■ DATA ROWS
■ ■ ■ ■ ■

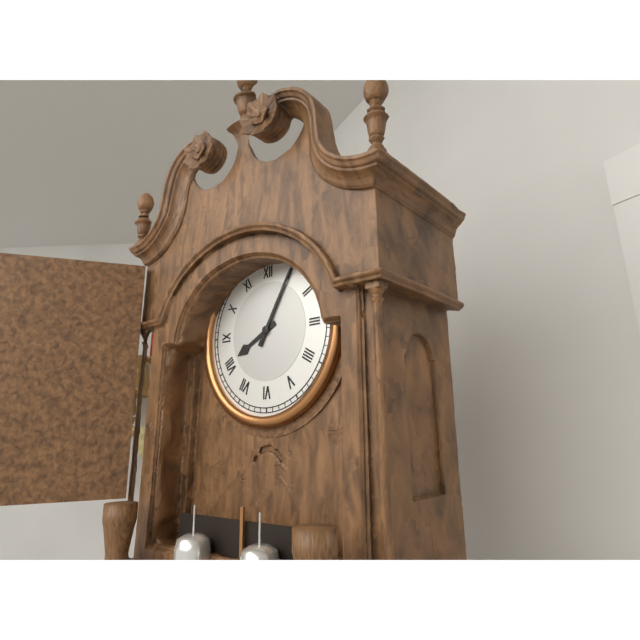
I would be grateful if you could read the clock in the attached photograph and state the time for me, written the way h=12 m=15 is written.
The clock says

■ ■ ■ ■ ■

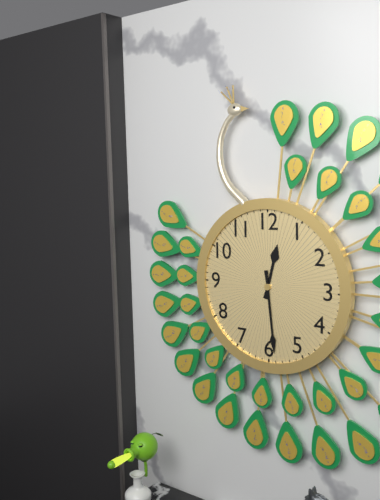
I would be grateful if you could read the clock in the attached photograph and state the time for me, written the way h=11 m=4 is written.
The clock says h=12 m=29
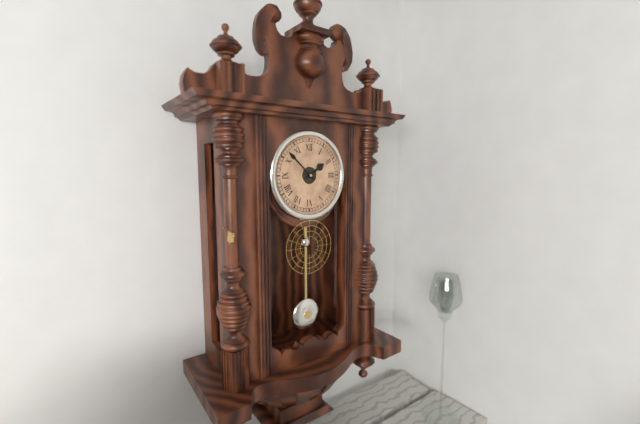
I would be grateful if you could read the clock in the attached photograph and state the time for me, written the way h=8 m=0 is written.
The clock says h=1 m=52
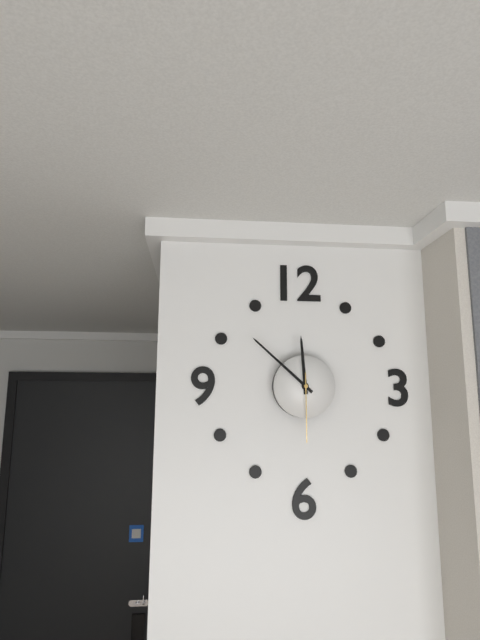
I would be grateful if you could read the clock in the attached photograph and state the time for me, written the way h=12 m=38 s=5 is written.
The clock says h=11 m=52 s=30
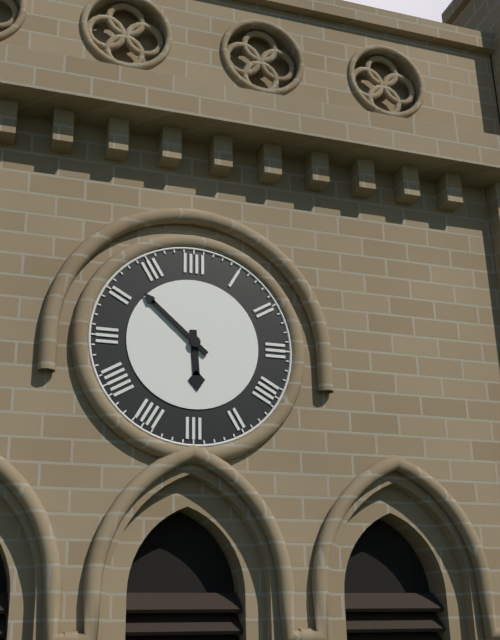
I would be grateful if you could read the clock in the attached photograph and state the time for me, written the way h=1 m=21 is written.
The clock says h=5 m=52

■ ■ ■ ■ ■

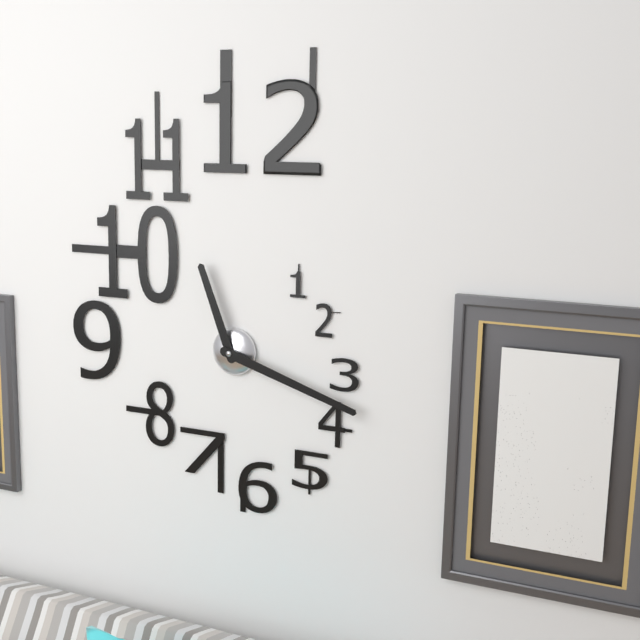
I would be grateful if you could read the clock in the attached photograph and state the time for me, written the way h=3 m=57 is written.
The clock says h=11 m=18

■ ■ ■ ■ ■

Repeat the part of the listing that opens with the line containing "m=21 is written." and closes with the line containing "The clock says h=5 m=52", both lines included, copying each line verbatim.

I would be grateful if you could read the clock in the attached photograph and state the time for me, written the way h=1 m=21 is written.
The clock says h=5 m=52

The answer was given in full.